# TASK REQUIREMENTS:
Output every entry exactly as it appears.

# PROVIDED DATA:
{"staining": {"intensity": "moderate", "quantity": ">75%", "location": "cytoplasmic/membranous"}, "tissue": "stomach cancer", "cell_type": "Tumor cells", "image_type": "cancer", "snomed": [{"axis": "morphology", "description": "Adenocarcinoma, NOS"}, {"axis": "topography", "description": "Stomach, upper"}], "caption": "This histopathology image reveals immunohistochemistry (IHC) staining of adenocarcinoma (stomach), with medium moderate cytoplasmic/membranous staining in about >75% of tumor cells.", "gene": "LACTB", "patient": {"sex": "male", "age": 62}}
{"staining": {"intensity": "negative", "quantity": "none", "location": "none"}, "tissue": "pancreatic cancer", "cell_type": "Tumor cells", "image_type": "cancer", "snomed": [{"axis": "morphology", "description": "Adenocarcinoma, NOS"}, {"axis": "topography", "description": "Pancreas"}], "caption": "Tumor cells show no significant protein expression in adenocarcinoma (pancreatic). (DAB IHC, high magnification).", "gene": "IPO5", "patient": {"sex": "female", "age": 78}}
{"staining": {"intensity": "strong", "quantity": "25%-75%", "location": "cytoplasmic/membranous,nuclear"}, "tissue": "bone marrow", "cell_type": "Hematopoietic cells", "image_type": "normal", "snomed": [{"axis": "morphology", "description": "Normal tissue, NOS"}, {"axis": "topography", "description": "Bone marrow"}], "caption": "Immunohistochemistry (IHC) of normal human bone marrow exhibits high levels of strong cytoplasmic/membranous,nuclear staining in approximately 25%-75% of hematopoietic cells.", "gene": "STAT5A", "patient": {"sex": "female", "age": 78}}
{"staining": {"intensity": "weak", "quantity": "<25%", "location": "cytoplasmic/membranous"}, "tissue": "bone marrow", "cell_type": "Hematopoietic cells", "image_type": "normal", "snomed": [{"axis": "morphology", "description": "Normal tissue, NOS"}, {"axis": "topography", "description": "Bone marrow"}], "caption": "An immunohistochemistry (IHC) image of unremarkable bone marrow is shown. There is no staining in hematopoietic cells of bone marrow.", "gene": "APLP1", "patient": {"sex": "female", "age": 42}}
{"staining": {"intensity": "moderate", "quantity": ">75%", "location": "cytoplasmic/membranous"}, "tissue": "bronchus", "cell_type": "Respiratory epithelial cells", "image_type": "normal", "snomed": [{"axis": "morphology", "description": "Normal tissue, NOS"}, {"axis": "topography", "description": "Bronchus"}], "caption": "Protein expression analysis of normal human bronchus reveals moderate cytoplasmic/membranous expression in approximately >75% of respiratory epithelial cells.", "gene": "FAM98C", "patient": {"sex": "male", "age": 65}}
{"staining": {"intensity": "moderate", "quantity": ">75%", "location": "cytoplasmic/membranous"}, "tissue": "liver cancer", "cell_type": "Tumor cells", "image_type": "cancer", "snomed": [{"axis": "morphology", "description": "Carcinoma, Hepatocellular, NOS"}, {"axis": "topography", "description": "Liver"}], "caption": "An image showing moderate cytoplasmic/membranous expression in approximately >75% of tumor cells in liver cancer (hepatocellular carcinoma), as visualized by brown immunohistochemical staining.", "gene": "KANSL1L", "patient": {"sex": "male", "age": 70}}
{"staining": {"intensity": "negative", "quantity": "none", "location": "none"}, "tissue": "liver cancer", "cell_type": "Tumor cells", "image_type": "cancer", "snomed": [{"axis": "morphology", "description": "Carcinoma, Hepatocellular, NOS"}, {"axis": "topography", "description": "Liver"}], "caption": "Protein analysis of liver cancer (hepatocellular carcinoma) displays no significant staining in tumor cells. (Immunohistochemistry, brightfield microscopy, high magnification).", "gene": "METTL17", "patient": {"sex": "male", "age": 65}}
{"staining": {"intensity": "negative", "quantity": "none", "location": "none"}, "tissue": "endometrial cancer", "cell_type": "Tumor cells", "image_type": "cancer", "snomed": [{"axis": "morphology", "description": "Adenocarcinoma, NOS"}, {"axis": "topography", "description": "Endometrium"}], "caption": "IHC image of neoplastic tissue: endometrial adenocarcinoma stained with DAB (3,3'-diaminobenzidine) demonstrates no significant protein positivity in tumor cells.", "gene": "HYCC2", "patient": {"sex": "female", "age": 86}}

# RESPONSE TO THE TASK:
{"staining": {"intensity": "moderate", "quantity": ">75%", "location": "cytoplasmic/membranous"}, "tissue": "stomach cancer", "cell_type": "Tumor cells", "image_type": "cancer", "snomed": [{"axis": "morphology", "description": "Adenocarcinoma, NOS"}, {"axis": "topography", "description": "Stomach, upper"}], "caption": "This histopathology image reveals immunohistochemistry (IHC) staining of adenocarcinoma (stomach), with medium moderate cytoplasmic/membranous staining in about >75% of tumor cells.", "gene": "LACTB", "patient": {"sex": "male", "age": 62}}
{"staining": {"intensity": "negative", "quantity": "none", "location": "none"}, "tissue": "pancreatic cancer", "cell_type": "Tumor cells", "image_type": "cancer", "snomed": [{"axis": "morphology", "description": "Adenocarcinoma, NOS"}, {"axis": "topography", "description": "Pancreas"}], "caption": "Tumor cells show no significant protein expression in adenocarcinoma (pancreatic). (DAB IHC, high magnification).", "gene": "IPO5", "patient": {"sex": "female", "age": 78}}
{"staining": {"intensity": "strong", "quantity": "25%-75%", "location": "cytoplasmic/membranous,nuclear"}, "tissue": "bone marrow", "cell_type": "Hematopoietic cells", "image_type": "normal", "snomed": [{"axis": "morphology", "description": "Normal tissue, NOS"}, {"axis": "topography", "description": "Bone marrow"}], "caption": "Immunohistochemistry (IHC) of normal human bone marrow exhibits high levels of strong cytoplasmic/membranous,nuclear staining in approximately 25%-75% of hematopoietic cells.", "gene": "STAT5A", "patient": {"sex": "female", "age": 78}}
{"staining": {"intensity": "weak", "quantity": "<25%", "location": "cytoplasmic/membranous"}, "tissue": "bone marrow", "cell_type": "Hematopoietic cells", "image_type": "normal", "snomed": [{"axis": "morphology", "description": "Normal tissue, NOS"}, {"axis": "topography", "description": "Bone marrow"}], "caption": "An immunohistochemistry (IHC) image of unremarkable bone marrow is shown. There is no staining in hematopoietic cells of bone marrow.", "gene": "APLP1", "patient": {"sex": "female", "age": 42}}
{"staining": {"intensity": "moderate", "quantity": ">75%", "location": "cytoplasmic/membranous"}, "tissue": "bronchus", "cell_type": "Respiratory epithelial cells", "image_type": "normal", "snomed": [{"axis": "morphology", "description": "Normal tissue, NOS"}, {"axis": "topography", "description": "Bronchus"}], "caption": "Protein expression analysis of normal human bronchus reveals moderate cytoplasmic/membranous expression in approximately >75% of respiratory epithelial cells.", "gene": "FAM98C", "patient": {"sex": "male", "age": 65}}
{"staining": {"intensity": "moderate", "quantity": ">75%", "location": "cytoplasmic/membranous"}, "tissue": "liver cancer", "cell_type": "Tumor cells", "image_type": "cancer", "snomed": [{"axis": "morphology", "description": "Carcinoma, Hepatocellular, NOS"}, {"axis": "topography", "description": "Liver"}], "caption": "An image showing moderate cytoplasmic/membranous expression in approximately >75% of tumor cells in liver cancer (hepatocellular carcinoma), as visualized by brown immunohistochemical staining.", "gene": "KANSL1L", "patient": {"sex": "male", "age": 70}}
{"staining": {"intensity": "negative", "quantity": "none", "location": "none"}, "tissue": "liver cancer", "cell_type": "Tumor cells", "image_type": "cancer", "snomed": [{"axis": "morphology", "description": "Carcinoma, Hepatocellular, NOS"}, {"axis": "topography", "description": "Liver"}], "caption": "Protein analysis of liver cancer (hepatocellular carcinoma) displays no significant staining in tumor cells. (Immunohistochemistry, brightfield microscopy, high magnification).", "gene": "METTL17", "patient": {"sex": "male", "age": 65}}
{"staining": {"intensity": "negative", "quantity": "none", "location": "none"}, "tissue": "endometrial cancer", "cell_type": "Tumor cells", "image_type": "cancer", "snomed": [{"axis": "morphology", "description": "Adenocarcinoma, NOS"}, {"axis": "topography", "description": "Endometrium"}], "caption": "IHC image of neoplastic tissue: endometrial adenocarcinoma stained with DAB (3,3'-diaminobenzidine) demonstrates no significant protein positivity in tumor cells.", "gene": "HYCC2", "patient": {"sex": "female", "age": 86}}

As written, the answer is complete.